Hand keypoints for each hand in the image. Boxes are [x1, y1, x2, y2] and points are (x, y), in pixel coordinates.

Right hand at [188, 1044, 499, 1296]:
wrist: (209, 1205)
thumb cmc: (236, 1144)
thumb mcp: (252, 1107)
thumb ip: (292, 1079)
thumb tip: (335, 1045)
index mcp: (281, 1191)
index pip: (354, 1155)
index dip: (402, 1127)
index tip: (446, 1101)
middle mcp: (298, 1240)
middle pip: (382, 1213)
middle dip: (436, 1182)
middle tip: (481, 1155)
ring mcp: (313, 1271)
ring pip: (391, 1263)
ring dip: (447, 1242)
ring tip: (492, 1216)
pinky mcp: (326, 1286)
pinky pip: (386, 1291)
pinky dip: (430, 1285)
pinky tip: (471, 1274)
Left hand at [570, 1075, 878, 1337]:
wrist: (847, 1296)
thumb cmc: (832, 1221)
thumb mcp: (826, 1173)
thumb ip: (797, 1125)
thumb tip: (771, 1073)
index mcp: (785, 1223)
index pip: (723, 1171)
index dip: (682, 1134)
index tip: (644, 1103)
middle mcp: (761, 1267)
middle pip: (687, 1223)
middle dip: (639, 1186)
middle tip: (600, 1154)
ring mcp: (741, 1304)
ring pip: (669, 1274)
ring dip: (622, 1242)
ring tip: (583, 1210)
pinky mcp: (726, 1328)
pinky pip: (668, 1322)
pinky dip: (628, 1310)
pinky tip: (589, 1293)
--
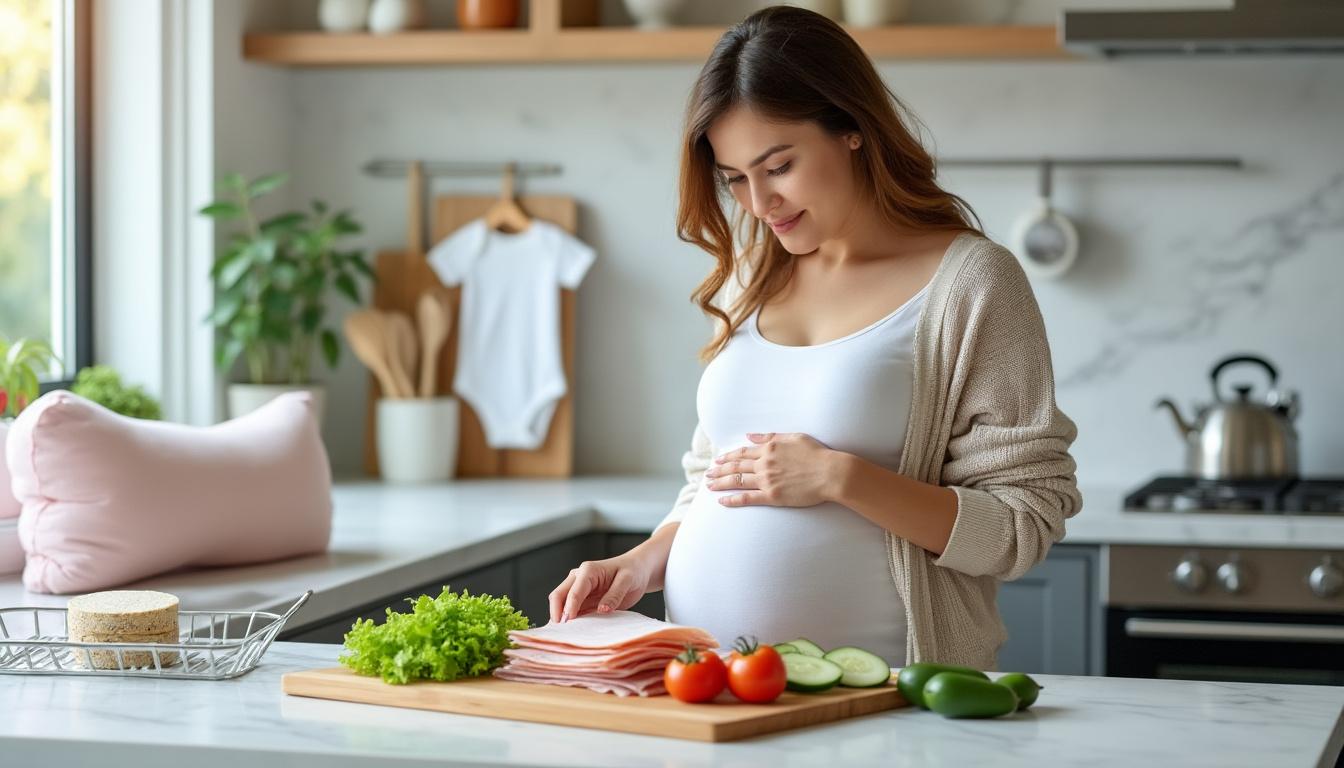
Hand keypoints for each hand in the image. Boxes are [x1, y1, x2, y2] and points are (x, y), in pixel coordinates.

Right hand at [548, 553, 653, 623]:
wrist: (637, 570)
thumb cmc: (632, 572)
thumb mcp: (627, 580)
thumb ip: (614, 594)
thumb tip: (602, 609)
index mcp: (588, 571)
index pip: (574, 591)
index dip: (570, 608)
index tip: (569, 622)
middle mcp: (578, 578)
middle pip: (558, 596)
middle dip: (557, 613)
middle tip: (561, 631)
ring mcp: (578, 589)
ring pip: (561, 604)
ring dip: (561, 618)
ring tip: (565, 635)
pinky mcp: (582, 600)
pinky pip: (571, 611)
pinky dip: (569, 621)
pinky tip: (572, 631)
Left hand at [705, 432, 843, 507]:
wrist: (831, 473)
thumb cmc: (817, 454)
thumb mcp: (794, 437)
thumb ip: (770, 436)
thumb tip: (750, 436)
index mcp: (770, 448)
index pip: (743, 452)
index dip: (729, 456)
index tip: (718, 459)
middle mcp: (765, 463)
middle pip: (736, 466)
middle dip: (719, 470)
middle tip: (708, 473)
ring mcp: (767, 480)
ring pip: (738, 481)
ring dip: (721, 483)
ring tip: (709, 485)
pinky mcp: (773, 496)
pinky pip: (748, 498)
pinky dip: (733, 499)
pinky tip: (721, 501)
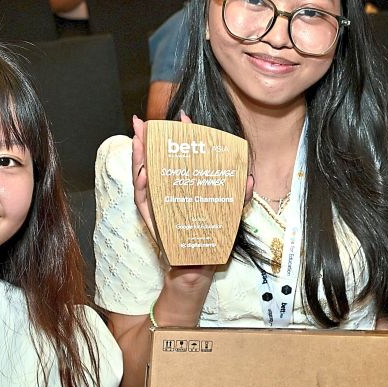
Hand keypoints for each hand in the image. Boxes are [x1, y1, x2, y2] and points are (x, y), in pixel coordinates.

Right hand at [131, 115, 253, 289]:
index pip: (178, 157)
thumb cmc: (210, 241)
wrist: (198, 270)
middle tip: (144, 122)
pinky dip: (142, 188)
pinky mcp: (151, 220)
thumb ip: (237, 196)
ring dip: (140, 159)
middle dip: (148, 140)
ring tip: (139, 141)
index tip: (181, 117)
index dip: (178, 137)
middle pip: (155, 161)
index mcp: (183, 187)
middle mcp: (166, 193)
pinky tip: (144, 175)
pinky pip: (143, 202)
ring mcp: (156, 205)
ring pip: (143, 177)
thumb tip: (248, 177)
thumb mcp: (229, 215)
...
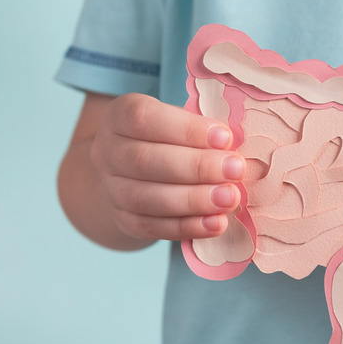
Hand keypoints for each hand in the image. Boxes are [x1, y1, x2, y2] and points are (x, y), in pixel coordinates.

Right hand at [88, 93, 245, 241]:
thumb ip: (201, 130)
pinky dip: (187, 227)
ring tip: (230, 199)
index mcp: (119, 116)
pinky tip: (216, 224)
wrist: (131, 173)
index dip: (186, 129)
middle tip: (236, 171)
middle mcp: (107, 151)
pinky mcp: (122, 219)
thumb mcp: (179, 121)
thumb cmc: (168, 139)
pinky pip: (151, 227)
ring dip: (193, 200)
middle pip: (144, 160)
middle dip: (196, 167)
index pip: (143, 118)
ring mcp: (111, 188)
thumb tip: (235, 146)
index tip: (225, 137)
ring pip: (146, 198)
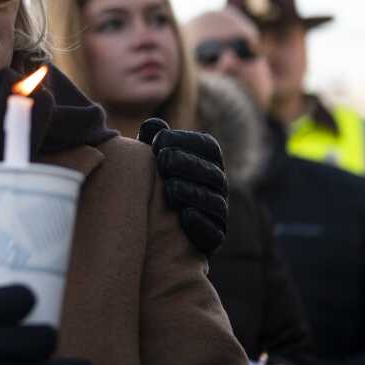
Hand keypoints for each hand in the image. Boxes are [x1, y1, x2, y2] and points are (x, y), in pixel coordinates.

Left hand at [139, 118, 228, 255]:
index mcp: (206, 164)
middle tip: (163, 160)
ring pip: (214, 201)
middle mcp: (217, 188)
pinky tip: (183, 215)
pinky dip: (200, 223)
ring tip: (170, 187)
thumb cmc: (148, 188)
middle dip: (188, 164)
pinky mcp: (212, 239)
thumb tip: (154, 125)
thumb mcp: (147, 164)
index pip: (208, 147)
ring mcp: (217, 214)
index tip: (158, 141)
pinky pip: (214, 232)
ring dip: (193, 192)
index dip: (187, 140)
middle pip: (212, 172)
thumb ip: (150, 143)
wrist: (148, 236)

PROBLEM REQUIREMENTS: Return exactly the lines above, from the one with "ring mcp: (578, 589)" up to and including the one with "thumb mcp: (229, 215)", and include no pictures.

RESULT:
ring mcp: (578, 589)
ring pip: (561, 604)
ring dip: (561, 618)
ring tip: (565, 635)
pinky mcp: (582, 600)
pinky pip: (571, 611)
pinky dip: (569, 621)
pinky tip: (572, 631)
Left hand at [705, 432, 843, 507]:
wrist: (831, 473)
thumb cmc: (817, 454)
thumb mcp: (794, 437)
thumb ip: (770, 436)
thumb tip: (750, 436)
index mcp: (770, 448)
index pip: (743, 452)
index dip: (729, 456)
index tip: (718, 459)
middle mcp: (765, 463)
middle pip: (736, 466)
middle dip: (719, 470)
middle tip: (708, 473)
ring mcp: (767, 480)
ring pip: (738, 481)
ring dip: (721, 483)
ring tip: (709, 485)
pinky mcp: (773, 496)
pinky pip: (748, 498)
pinky dip: (733, 499)
pinky tip: (721, 501)
Hand keypoints for each hand in the image. Boxes are [x1, y1, x2, y2] and points are (x, y), in pixel coordinates.

Right hand at [131, 115, 253, 289]:
index pip: (178, 157)
thumb cmc: (210, 241)
wrist: (198, 270)
middle tip: (144, 122)
pinky dip: (142, 188)
pinky mcp: (151, 220)
thumb ip: (237, 196)
ring dip: (140, 159)
middle dip: (148, 140)
ring tip: (139, 141)
index tip: (181, 117)
index dip: (178, 137)
middle pip: (155, 161)
index mcp: (183, 187)
middle mcp: (166, 193)
pinky tip: (144, 175)
pinky pip: (143, 202)
ring mcp: (156, 205)
ring pip: (143, 177)
thumb tip: (248, 177)
thumb mcp: (229, 215)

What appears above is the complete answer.